* PASSAGE TO READ *

Echolink Node

This uses a Raspberry Pi, USB-sound-card, and a few DIY cables to connect to a transciever for a simple Echolink node. Note, once you get it installed with my scripts, you will need to refer to the Svxlink documentation for details on configuring it, the exact details depend on a lot of things including what you want it to be (simplex or repeater, what kind of radio, etc) so I can't easily build a guided script for everything. Svxlink is an extremely powerful tool, it does a lot more than Echolink but the Echolink function is my main use for having it personally.

System requirements:

Reliable internet connection
Raspberry Pi
Compatable USB-sound-card
Ground-loop isolator filters or audio transformers (for mic/speaker interface)
Some circuitry to interface PTT from 3V TTL GPIO on the Pi to whatever works your radio
Ideally, also some "carrier-detect" output from the radio, and a 3V level shifter circuit to tell the Pi when a signal is coming in (VOX type detection is possible but less reliable)

* SHORT PROBLEM *
Per the Echolink node text, what should you consult for configuration details once the software is installed with the scripts?

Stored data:
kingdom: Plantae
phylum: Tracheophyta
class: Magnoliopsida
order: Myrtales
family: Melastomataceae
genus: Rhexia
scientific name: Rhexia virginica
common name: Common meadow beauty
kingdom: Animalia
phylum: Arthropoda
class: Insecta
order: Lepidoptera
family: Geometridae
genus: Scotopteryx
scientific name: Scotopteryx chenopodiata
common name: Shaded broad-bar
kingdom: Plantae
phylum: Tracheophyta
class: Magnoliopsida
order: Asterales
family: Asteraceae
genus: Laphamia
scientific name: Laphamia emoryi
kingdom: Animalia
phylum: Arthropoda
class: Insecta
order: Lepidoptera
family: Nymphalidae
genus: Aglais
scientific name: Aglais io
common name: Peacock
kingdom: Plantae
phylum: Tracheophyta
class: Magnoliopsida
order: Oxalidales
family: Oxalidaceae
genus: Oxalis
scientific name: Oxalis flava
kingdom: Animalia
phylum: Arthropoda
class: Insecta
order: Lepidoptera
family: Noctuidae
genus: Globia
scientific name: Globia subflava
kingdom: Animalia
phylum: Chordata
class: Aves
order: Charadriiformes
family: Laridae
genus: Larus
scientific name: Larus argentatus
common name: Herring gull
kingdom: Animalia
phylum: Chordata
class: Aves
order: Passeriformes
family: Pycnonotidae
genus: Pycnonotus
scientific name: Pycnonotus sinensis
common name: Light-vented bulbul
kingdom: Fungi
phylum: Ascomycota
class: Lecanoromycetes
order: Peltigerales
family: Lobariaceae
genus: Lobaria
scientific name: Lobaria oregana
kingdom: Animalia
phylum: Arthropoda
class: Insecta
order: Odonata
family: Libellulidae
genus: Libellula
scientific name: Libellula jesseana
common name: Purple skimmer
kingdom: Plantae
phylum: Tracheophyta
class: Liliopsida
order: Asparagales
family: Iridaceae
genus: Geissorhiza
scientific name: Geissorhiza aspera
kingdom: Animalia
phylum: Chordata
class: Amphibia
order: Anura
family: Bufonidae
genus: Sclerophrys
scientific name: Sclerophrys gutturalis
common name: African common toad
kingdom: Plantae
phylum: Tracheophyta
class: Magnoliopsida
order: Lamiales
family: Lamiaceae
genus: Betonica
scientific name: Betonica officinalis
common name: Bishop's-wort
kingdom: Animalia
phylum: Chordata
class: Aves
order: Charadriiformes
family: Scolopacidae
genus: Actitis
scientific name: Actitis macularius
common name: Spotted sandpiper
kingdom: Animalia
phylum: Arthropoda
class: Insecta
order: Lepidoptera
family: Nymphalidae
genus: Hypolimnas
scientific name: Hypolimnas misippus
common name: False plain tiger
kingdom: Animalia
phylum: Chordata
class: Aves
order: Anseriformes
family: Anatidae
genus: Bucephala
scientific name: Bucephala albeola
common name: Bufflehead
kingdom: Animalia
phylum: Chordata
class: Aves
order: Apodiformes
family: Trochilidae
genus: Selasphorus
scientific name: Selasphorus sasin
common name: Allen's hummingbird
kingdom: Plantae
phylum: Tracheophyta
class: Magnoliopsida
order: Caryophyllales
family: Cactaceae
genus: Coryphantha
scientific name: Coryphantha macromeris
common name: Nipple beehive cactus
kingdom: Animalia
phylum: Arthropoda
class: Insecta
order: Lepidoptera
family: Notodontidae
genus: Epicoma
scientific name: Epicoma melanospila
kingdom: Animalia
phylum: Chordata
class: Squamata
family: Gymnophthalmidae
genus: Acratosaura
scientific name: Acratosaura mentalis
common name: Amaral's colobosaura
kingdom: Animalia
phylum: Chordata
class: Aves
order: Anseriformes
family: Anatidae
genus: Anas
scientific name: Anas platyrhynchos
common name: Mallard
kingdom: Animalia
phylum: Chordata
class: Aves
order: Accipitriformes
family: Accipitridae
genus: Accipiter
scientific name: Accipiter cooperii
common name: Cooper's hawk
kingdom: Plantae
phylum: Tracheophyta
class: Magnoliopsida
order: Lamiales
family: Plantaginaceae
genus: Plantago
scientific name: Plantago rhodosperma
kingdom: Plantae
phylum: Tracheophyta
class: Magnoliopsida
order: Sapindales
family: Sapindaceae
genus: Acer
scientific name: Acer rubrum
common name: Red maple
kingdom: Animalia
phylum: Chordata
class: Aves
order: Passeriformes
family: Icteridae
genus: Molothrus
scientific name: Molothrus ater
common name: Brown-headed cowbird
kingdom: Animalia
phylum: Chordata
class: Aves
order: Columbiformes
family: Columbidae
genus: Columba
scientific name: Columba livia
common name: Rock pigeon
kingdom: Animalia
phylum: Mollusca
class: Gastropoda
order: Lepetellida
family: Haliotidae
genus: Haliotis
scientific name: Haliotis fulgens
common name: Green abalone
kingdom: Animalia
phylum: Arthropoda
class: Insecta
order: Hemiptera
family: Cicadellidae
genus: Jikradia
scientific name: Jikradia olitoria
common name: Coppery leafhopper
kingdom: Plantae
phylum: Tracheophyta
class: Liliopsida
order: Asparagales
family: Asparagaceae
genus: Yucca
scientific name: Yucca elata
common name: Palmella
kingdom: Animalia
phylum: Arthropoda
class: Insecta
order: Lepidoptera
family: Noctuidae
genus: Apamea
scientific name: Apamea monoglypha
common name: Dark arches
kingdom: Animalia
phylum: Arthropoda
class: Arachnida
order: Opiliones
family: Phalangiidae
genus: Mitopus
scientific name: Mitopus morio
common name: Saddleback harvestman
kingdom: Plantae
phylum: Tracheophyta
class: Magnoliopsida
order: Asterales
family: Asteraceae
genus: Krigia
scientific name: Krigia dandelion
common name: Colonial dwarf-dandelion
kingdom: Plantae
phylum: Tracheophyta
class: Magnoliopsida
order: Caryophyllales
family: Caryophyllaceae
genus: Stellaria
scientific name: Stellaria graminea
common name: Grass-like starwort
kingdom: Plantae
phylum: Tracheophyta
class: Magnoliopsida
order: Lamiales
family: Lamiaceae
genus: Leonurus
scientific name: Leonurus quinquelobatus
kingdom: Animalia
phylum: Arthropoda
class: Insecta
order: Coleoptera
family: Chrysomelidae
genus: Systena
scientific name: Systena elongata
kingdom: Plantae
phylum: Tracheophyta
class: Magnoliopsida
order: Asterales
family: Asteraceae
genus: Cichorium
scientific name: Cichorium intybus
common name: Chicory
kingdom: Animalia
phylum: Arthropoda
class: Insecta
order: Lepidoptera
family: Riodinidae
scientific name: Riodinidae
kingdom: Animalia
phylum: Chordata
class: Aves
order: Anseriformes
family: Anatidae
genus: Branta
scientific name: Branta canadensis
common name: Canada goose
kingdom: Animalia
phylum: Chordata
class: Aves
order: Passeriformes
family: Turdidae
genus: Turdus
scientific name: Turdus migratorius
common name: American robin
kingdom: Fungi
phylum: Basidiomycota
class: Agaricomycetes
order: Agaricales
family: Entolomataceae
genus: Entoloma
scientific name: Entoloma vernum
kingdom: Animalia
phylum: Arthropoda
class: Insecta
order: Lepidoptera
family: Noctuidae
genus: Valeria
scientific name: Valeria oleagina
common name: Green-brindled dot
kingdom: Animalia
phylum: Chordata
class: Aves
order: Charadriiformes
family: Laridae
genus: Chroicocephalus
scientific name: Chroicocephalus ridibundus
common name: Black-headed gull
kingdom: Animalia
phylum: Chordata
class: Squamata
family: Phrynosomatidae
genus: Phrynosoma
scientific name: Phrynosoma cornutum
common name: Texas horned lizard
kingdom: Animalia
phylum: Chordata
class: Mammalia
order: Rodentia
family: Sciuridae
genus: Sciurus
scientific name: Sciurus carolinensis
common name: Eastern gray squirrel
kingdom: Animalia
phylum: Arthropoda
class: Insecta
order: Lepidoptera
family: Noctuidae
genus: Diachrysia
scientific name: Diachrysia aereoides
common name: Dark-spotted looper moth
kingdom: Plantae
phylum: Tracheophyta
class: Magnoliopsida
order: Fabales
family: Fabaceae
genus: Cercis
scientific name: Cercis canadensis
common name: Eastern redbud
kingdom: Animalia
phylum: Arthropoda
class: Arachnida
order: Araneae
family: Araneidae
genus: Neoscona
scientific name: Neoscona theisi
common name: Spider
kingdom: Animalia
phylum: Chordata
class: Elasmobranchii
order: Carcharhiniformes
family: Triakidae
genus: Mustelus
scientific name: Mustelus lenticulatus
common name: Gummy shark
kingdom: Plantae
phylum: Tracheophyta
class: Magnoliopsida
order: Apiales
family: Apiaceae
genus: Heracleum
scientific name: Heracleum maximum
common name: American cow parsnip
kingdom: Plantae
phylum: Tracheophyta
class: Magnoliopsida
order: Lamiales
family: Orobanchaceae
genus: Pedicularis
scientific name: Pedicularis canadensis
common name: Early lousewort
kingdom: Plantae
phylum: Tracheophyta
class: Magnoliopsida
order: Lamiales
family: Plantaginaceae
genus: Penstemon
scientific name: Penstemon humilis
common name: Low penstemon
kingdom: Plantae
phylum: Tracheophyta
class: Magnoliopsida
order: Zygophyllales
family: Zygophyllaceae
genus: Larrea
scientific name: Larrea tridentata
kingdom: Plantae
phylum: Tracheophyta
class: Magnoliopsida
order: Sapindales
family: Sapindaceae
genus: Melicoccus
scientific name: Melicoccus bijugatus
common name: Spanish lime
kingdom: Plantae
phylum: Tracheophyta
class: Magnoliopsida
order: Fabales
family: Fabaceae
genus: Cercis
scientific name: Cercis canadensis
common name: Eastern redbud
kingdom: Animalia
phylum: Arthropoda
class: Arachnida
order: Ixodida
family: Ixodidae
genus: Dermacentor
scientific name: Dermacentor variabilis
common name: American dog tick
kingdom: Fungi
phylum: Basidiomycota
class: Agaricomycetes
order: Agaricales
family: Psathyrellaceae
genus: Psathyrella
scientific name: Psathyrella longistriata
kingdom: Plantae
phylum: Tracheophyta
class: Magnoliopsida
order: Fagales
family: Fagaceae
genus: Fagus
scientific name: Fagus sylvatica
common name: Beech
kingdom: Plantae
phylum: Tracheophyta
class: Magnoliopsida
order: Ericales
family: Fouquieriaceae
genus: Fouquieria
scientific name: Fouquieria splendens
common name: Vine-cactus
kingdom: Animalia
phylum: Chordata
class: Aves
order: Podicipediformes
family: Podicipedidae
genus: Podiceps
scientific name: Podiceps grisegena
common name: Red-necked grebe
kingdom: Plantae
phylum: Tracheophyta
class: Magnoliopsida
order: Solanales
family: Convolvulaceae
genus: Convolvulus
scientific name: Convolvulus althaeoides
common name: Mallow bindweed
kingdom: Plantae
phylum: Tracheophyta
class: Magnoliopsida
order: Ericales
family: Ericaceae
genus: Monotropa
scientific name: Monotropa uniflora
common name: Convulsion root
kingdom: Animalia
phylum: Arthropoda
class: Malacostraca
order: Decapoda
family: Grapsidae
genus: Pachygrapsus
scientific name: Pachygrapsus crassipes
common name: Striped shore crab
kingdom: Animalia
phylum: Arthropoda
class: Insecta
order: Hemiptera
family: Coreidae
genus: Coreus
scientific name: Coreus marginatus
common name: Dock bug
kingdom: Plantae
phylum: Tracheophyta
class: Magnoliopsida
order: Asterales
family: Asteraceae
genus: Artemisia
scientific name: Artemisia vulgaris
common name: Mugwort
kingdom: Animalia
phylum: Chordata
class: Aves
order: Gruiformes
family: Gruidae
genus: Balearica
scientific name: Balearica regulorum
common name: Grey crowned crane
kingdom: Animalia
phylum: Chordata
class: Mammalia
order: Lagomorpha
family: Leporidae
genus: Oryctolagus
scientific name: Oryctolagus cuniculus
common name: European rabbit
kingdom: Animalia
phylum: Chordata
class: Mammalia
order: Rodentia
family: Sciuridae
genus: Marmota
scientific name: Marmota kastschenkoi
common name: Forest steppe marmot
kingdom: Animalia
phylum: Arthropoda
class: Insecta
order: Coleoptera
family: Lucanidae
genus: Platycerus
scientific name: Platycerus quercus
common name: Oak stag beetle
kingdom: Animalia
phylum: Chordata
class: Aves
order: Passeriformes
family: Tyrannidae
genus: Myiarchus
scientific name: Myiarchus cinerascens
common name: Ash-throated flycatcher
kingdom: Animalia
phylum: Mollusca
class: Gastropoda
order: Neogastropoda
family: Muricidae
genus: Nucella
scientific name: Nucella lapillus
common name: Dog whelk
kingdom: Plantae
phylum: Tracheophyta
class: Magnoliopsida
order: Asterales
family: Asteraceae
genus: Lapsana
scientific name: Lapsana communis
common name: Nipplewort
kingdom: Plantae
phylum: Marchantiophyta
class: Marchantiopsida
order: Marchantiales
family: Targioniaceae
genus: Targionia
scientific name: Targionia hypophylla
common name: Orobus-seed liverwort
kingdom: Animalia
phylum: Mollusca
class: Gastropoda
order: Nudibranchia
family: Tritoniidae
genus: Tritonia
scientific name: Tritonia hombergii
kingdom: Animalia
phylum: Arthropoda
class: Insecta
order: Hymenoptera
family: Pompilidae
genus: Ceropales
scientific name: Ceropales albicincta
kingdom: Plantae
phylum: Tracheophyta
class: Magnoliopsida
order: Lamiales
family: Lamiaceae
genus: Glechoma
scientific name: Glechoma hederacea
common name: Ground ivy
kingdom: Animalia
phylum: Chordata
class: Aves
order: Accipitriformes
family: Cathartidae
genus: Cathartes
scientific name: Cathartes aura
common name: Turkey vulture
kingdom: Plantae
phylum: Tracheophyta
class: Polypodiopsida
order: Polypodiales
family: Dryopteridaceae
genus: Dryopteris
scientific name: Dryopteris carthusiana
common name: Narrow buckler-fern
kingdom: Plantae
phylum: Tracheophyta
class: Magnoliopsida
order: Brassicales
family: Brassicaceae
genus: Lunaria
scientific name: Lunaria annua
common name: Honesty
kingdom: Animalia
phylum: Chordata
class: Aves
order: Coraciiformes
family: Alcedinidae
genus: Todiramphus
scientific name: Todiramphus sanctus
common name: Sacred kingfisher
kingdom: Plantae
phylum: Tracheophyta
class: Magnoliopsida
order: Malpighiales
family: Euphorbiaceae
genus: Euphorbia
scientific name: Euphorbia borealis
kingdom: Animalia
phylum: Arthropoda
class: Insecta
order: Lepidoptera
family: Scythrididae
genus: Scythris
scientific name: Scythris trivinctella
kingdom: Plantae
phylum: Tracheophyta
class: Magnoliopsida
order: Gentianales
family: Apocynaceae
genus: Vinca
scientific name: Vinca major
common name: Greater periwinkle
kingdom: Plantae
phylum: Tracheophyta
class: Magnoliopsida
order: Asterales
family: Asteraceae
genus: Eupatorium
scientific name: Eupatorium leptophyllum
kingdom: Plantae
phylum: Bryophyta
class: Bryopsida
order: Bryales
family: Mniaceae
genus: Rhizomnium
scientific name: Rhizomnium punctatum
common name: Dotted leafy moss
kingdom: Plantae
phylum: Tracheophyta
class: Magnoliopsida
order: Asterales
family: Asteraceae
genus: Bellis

* TASK RESULT *
The Svxlink documentation.